Baca juga: Ketua MPR minta pemerintah cermat tentukan tarif cukai tembakau 2021
Di tengah pandemi yang masih berlangsung, pemerintah dikabarkan akan menaikkan tarif CHT hingga dua digit. Ada kabar pemerintah akan menaikkan tarif CHT sebesar 19 persen, namun pemerintah melalui Direktorat Jenderal Bea dan Cukai pada awal pekan lalu menyatakan masih menghitung besaran kenaikan tarif. Pada tahun ini, pemerintah sudah menaikkan tarif CHT sebesar 23 persen.
“Kami sangat tidak setuju. Kalau naik 19 persen itu sudah dua kali memberatkan karena tahun ini sudah naik 23 persen. Salah satu faktor penghancur dan melemahnya penyerapan industri adalah dampak kenaikan cukai," kata Agus.
Agus menuturkan, tahun ini saja perekonomian petani tembakau sudah hancur akibat harga jual tembakau yang rendah. Jika benar akan ada kenaikan harga cukai, dia memastikan kehidupan ekonomi rakyat pertembakauan Tanah Air akan makin parah.
Baca juga: Kemenkeu: Pemerintah belum tentukan tarif cukai rokok 2021
"Hasil kami merugi, jangankan untuk melanjutkan pertanian lagi, untuk hidup saja susah. Seharusnya ini jadi kajian pemerintah, rakyatnya sudah menderita kok malah dinaikkan lagi?" ujar Agus.
Menurut Agus, pemerintah hanya sepihak dalam mengambil kebijakan cukai. Agus mengaku pihaknya tidak pernah dilibatkan dalam wacana kenaikan cukai rokok ini. Padahal, seharusnya pemerintah mengajak semua pihak untuk duduk bersama.

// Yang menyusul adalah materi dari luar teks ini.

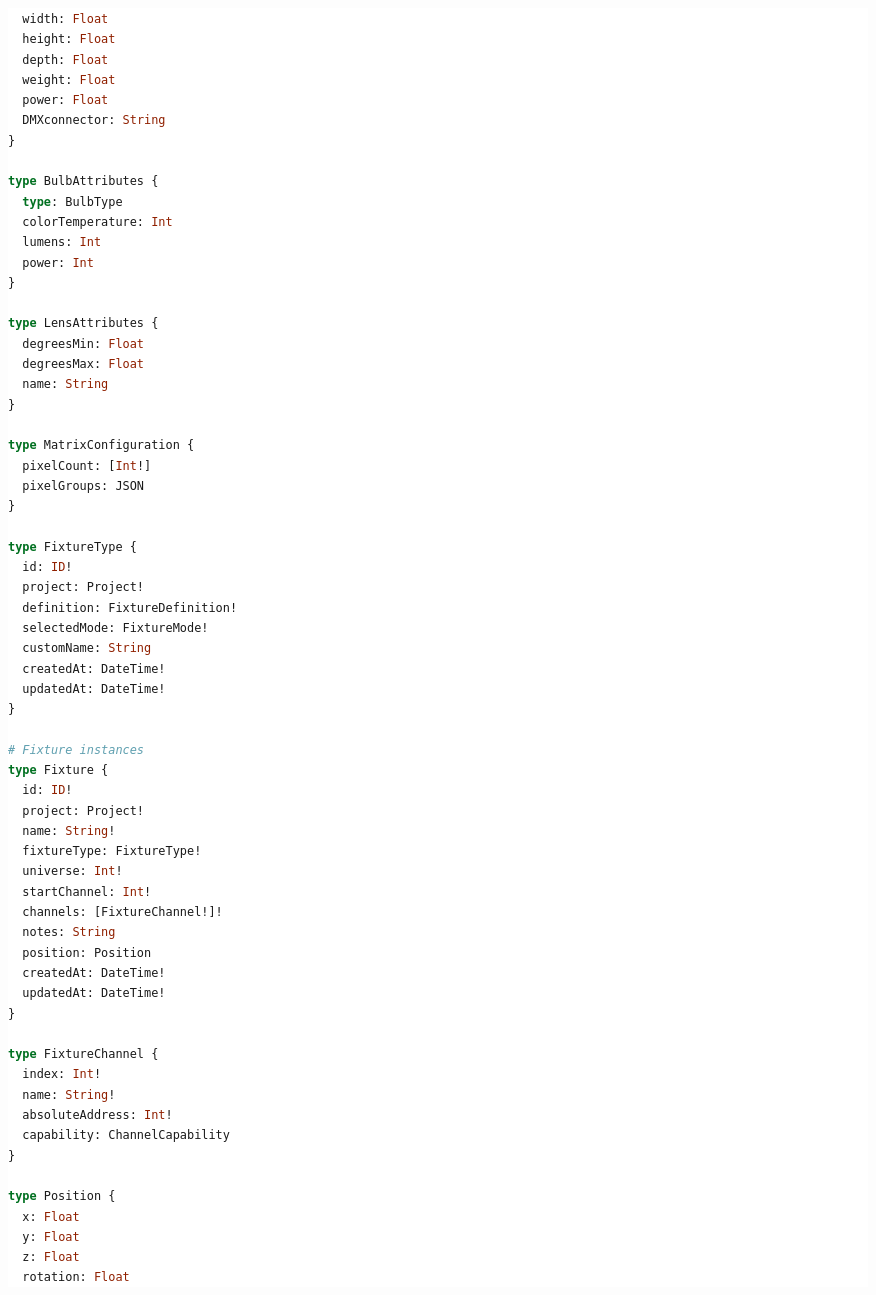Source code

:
 ```graphql
  width: Float
  height: Float
  depth: Float
  weight: Float
  power: Float
  DMXconnector: String
}

type BulbAttributes {
  type: BulbType
  colorTemperature: Int
  lumens: Int
  power: Int
}

type LensAttributes {
  degreesMin: Float
  degreesMax: Float
  name: String
}

type MatrixConfiguration {
  pixelCount: [Int!]
  pixelGroups: JSON
}

type FixtureType {
  id: ID!
  project: Project!
  definition: FixtureDefinition!
  selectedMode: FixtureMode!
  customName: String
  createdAt: DateTime!
  updatedAt: DateTime!
}

# Fixture instances
type Fixture {
  id: ID!
  project: Project!
  name: String!
  fixtureType: FixtureType!
  universe: Int!
  startChannel: Int!
  channels: [FixtureChannel!]!
  notes: String
  position: Position
  createdAt: DateTime!
  updatedAt: DateTime!
}

type FixtureChannel {
  index: Int!
  name: String!
  absoluteAddress: Int!
  capability: ChannelCapability
}

type Position {
  x: Float
  y: Float
  z: Float
  rotation: Float
```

"Lalu kalau penyerapan industri tembakau melemah apa pemerintah mau beli hasil tembakau kami? Jangan hanya beri kebijakan tapi tidak ada solusi," kata Agus.
Tak hanya itu, ia juga menyoroti agar pemerintah juga melindungi sektor sigaret kretek tangan (SKT) yang juga terdampak kenaikan cukai.

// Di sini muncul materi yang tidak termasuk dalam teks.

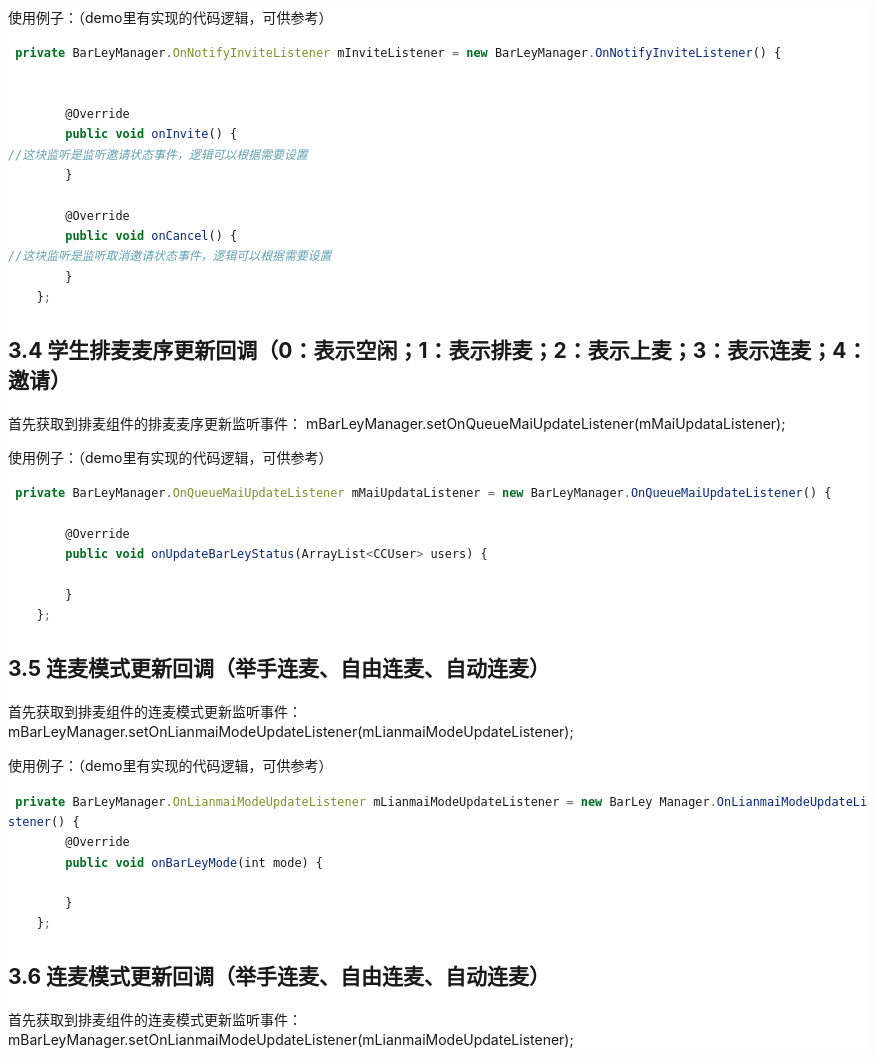 使用例子：（demo里有实现的代码逻辑，可供参考）
```javascript
 private BarLeyManager.OnNotifyInviteListener mInviteListener = new BarLeyManager.OnNotifyInviteListener() {


        @Override
        public void onInvite() {
//这块监听是监听邀请状态事件，逻辑可以根据需要设置
        }

        @Override
        public void onCancel() {
//这块监听是监听取消邀请状态事件，逻辑可以根据需要设置
        }
    };
```
## 3.4 学生排麦麦序更新回调（0：表示空闲；1：表示排麦；2：表示上麦；3：表示连麦；4：邀请）

首先获取到排麦组件的排麦麦序更新监听事件：
mBarLeyManager.setOnQueueMaiUpdateListener(mMaiUpdataListener);

使用例子：（demo里有实现的代码逻辑，可供参考）
```javascript
 private BarLeyManager.OnQueueMaiUpdateListener mMaiUpdataListener = new BarLeyManager.OnQueueMaiUpdateListener() {

        @Override
        public void onUpdateBarLeyStatus(ArrayList<CCUser> users) {

        }
    };
```

## 3.5 连麦模式更新回调（举手连麦、自由连麦、自动连麦）

首先获取到排麦组件的连麦模式更新监听事件：
   mBarLeyManager.setOnLianmaiModeUpdateListener(mLianmaiModeUpdateListener);

使用例子：（demo里有实现的代码逻辑，可供参考）
```javascript
 private BarLeyManager.OnLianmaiModeUpdateListener mLianmaiModeUpdateListener = new BarLey Manager.OnLianmaiModeUpdateListener() {
        @Override
        public void onBarLeyMode(int mode) {

        }
    };
```
## 3.6 连麦模式更新回调（举手连麦、自由连麦、自动连麦）

首先获取到排麦组件的连麦模式更新监听事件：
   mBarLeyManager.setOnLianmaiModeUpdateListener(mLianmaiModeUpdateListener);
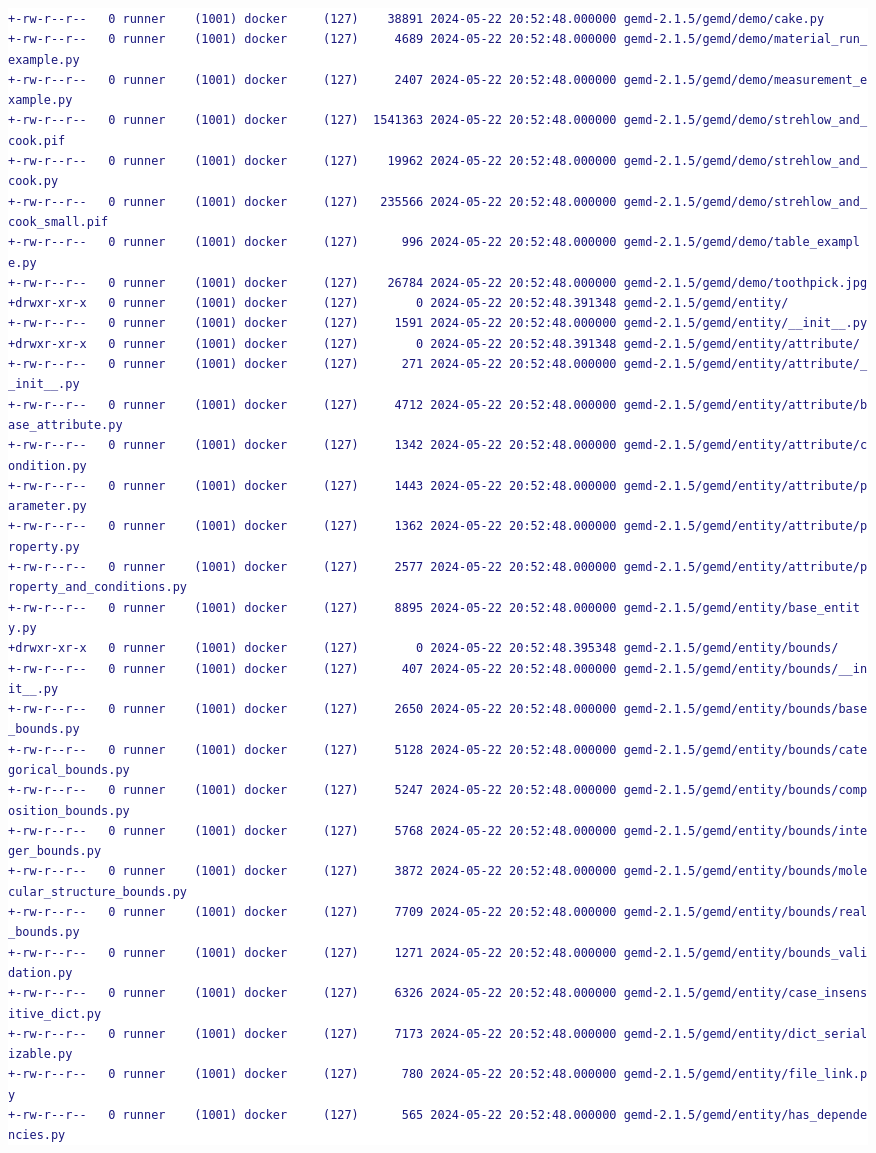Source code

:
 ```diff
+-rw-r--r--   0 runner    (1001) docker     (127)    38891 2024-05-22 20:52:48.000000 gemd-2.1.5/gemd/demo/cake.py
+-rw-r--r--   0 runner    (1001) docker     (127)     4689 2024-05-22 20:52:48.000000 gemd-2.1.5/gemd/demo/material_run_example.py
+-rw-r--r--   0 runner    (1001) docker     (127)     2407 2024-05-22 20:52:48.000000 gemd-2.1.5/gemd/demo/measurement_example.py
+-rw-r--r--   0 runner    (1001) docker     (127)  1541363 2024-05-22 20:52:48.000000 gemd-2.1.5/gemd/demo/strehlow_and_cook.pif
+-rw-r--r--   0 runner    (1001) docker     (127)    19962 2024-05-22 20:52:48.000000 gemd-2.1.5/gemd/demo/strehlow_and_cook.py
+-rw-r--r--   0 runner    (1001) docker     (127)   235566 2024-05-22 20:52:48.000000 gemd-2.1.5/gemd/demo/strehlow_and_cook_small.pif
+-rw-r--r--   0 runner    (1001) docker     (127)      996 2024-05-22 20:52:48.000000 gemd-2.1.5/gemd/demo/table_example.py
+-rw-r--r--   0 runner    (1001) docker     (127)    26784 2024-05-22 20:52:48.000000 gemd-2.1.5/gemd/demo/toothpick.jpg
+drwxr-xr-x   0 runner    (1001) docker     (127)        0 2024-05-22 20:52:48.391348 gemd-2.1.5/gemd/entity/
+-rw-r--r--   0 runner    (1001) docker     (127)     1591 2024-05-22 20:52:48.000000 gemd-2.1.5/gemd/entity/__init__.py
+drwxr-xr-x   0 runner    (1001) docker     (127)        0 2024-05-22 20:52:48.391348 gemd-2.1.5/gemd/entity/attribute/
+-rw-r--r--   0 runner    (1001) docker     (127)      271 2024-05-22 20:52:48.000000 gemd-2.1.5/gemd/entity/attribute/__init__.py
+-rw-r--r--   0 runner    (1001) docker     (127)     4712 2024-05-22 20:52:48.000000 gemd-2.1.5/gemd/entity/attribute/base_attribute.py
+-rw-r--r--   0 runner    (1001) docker     (127)     1342 2024-05-22 20:52:48.000000 gemd-2.1.5/gemd/entity/attribute/condition.py
+-rw-r--r--   0 runner    (1001) docker     (127)     1443 2024-05-22 20:52:48.000000 gemd-2.1.5/gemd/entity/attribute/parameter.py
+-rw-r--r--   0 runner    (1001) docker     (127)     1362 2024-05-22 20:52:48.000000 gemd-2.1.5/gemd/entity/attribute/property.py
+-rw-r--r--   0 runner    (1001) docker     (127)     2577 2024-05-22 20:52:48.000000 gemd-2.1.5/gemd/entity/attribute/property_and_conditions.py
+-rw-r--r--   0 runner    (1001) docker     (127)     8895 2024-05-22 20:52:48.000000 gemd-2.1.5/gemd/entity/base_entity.py
+drwxr-xr-x   0 runner    (1001) docker     (127)        0 2024-05-22 20:52:48.395348 gemd-2.1.5/gemd/entity/bounds/
+-rw-r--r--   0 runner    (1001) docker     (127)      407 2024-05-22 20:52:48.000000 gemd-2.1.5/gemd/entity/bounds/__init__.py
+-rw-r--r--   0 runner    (1001) docker     (127)     2650 2024-05-22 20:52:48.000000 gemd-2.1.5/gemd/entity/bounds/base_bounds.py
+-rw-r--r--   0 runner    (1001) docker     (127)     5128 2024-05-22 20:52:48.000000 gemd-2.1.5/gemd/entity/bounds/categorical_bounds.py
+-rw-r--r--   0 runner    (1001) docker     (127)     5247 2024-05-22 20:52:48.000000 gemd-2.1.5/gemd/entity/bounds/composition_bounds.py
+-rw-r--r--   0 runner    (1001) docker     (127)     5768 2024-05-22 20:52:48.000000 gemd-2.1.5/gemd/entity/bounds/integer_bounds.py
+-rw-r--r--   0 runner    (1001) docker     (127)     3872 2024-05-22 20:52:48.000000 gemd-2.1.5/gemd/entity/bounds/molecular_structure_bounds.py
+-rw-r--r--   0 runner    (1001) docker     (127)     7709 2024-05-22 20:52:48.000000 gemd-2.1.5/gemd/entity/bounds/real_bounds.py
+-rw-r--r--   0 runner    (1001) docker     (127)     1271 2024-05-22 20:52:48.000000 gemd-2.1.5/gemd/entity/bounds_validation.py
+-rw-r--r--   0 runner    (1001) docker     (127)     6326 2024-05-22 20:52:48.000000 gemd-2.1.5/gemd/entity/case_insensitive_dict.py
+-rw-r--r--   0 runner    (1001) docker     (127)     7173 2024-05-22 20:52:48.000000 gemd-2.1.5/gemd/entity/dict_serializable.py
+-rw-r--r--   0 runner    (1001) docker     (127)      780 2024-05-22 20:52:48.000000 gemd-2.1.5/gemd/entity/file_link.py
+-rw-r--r--   0 runner    (1001) docker     (127)      565 2024-05-22 20:52:48.000000 gemd-2.1.5/gemd/entity/has_dependencies.py
```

Apalagi, sebagian besar pelinting SKT merupakan rakyat kecil dan kebanyakan dari mereka adalah perempuan yang telah menahun bekerja sebagai pelinting rokok dan menjadi tulang punggung keluarga.
"Teman-teman pelinting atau buruh SKT itu terdampak kenaikan cukai, padahal negara dibuatkan lapangan kerja oleh SKT. Buruh SKT dan buruh tani tembakau harus dipertimbangkan, jangan dilibas dengan kenaikan cukai," ujarnya.